Reply Thu 25 Feb, 2010 05:00 pm
@Yogi DMT,
The outcome of tossing a coind should be random.

Random = unpredicable (but still adhereing certain algorithms)
 
Reconstructo
 
Reply Sat 6 Mar, 2010 03:37 pm
@HexHammer,
HexHammer;132531 wrote:
The outcome of tossing a coind should be random.

Random = unpredicable (but still adhereing certain algorithms)


I think you are pointing at an important example. The time factor is key. Ifd we toss an ideal (50/50) coin many times, it's general probability will conform to this 50/50, the moreso the more we toss it?

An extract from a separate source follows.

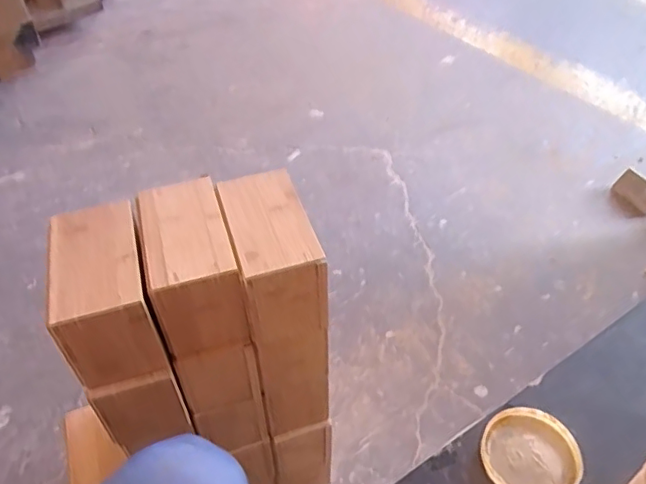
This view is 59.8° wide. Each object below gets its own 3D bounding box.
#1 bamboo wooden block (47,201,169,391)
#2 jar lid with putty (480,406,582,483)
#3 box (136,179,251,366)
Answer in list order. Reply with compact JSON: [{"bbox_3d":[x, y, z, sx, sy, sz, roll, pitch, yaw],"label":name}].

But I would rather bet on a single coin toss than guess what a single role of a six-sided die would be.
 
HexHammer
 
Reply Sun 7 Mar, 2010 08:03 am
@Reconstructo,
Reconstructo;136953 wrote:
I think you are pointing at an important example. The time factor is key. Ifd we toss an ideal (50/50) coin many times, it's general probability will conform to this 50/50, the moreso the more we toss it?

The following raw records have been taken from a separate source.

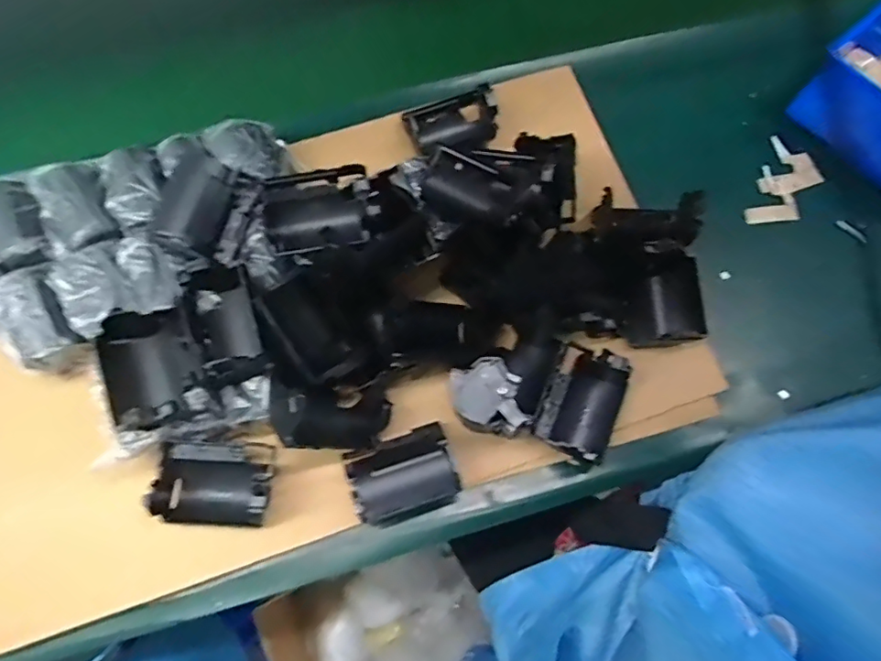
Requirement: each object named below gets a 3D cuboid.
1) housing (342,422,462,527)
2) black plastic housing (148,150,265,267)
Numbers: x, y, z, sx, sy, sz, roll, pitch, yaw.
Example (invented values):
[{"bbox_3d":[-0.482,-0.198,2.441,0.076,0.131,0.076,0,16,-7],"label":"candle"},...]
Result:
[{"bbox_3d":[-0.024,0.093,0.355,0.066,0.034,0.052,-19,73,-7],"label":"housing"},{"bbox_3d":[-0.152,-0.080,0.362,0.049,0.037,0.066,8,72,1],"label":"black plastic housing"}]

But I would rather bet on a single coin toss than guess what a single role of a six-sided die would be.
?
Then it wouldn't be random.

:poke-eye:
 
Emil
 
Reply Sun 7 Mar, 2010 08:24 am
@HexHammer,
HexHammer;132531 wrote:
The outcome of tossing a coind should be random.

Random = unpredicable (but still adhereing certain algorithms)


It is only unpredictable to some degree. Some people made a machine, some years back, to determine where a seemingly unpredictable roulette would land and they used that in Vegas for huge profit.
 
HexHammer
 
Reply Sun 7 Mar, 2010 09:56 am
@Emil,
Emil;137174 wrote:
It is only unpredictable to some degree. Some people made a machine, some years back, to determine where a seemingly unpredictable roulette would land and they used that in Vegas for huge profit.
Indeed, that's why we have insurance companies who makes predictions about our seemingly random life, which it really isn't on large scale.
 
Diogenes phil
 
Reply Thu 11 Mar, 2010 09:29 pm
@Yogi DMT,
Probabilty does not stack like dominos. Subsequent changes do not effect current chance, overall probability will still be the same.
 
TranscendHumanit
 
Reply Thu 8 Apr, 2010 09:31 am
@Yogi DMT,
I read Richard von Mises book Probability, Statistics, and Truth. He say there is case probability and class probability, and that only class probability can be logically put into numbers; case probability is subject to judgment. Here is an articleabout Richard von Mises' theory of probability. Also his brother Ludwig von Mises write about it in his book Human Action.
 
sitkaa
 
Reply Mon 10 May, 2010 12:59 pm
@TranscendHumanit,
Whither probability in the moment?

The answer may be found in the storyline, but it occurs in the story.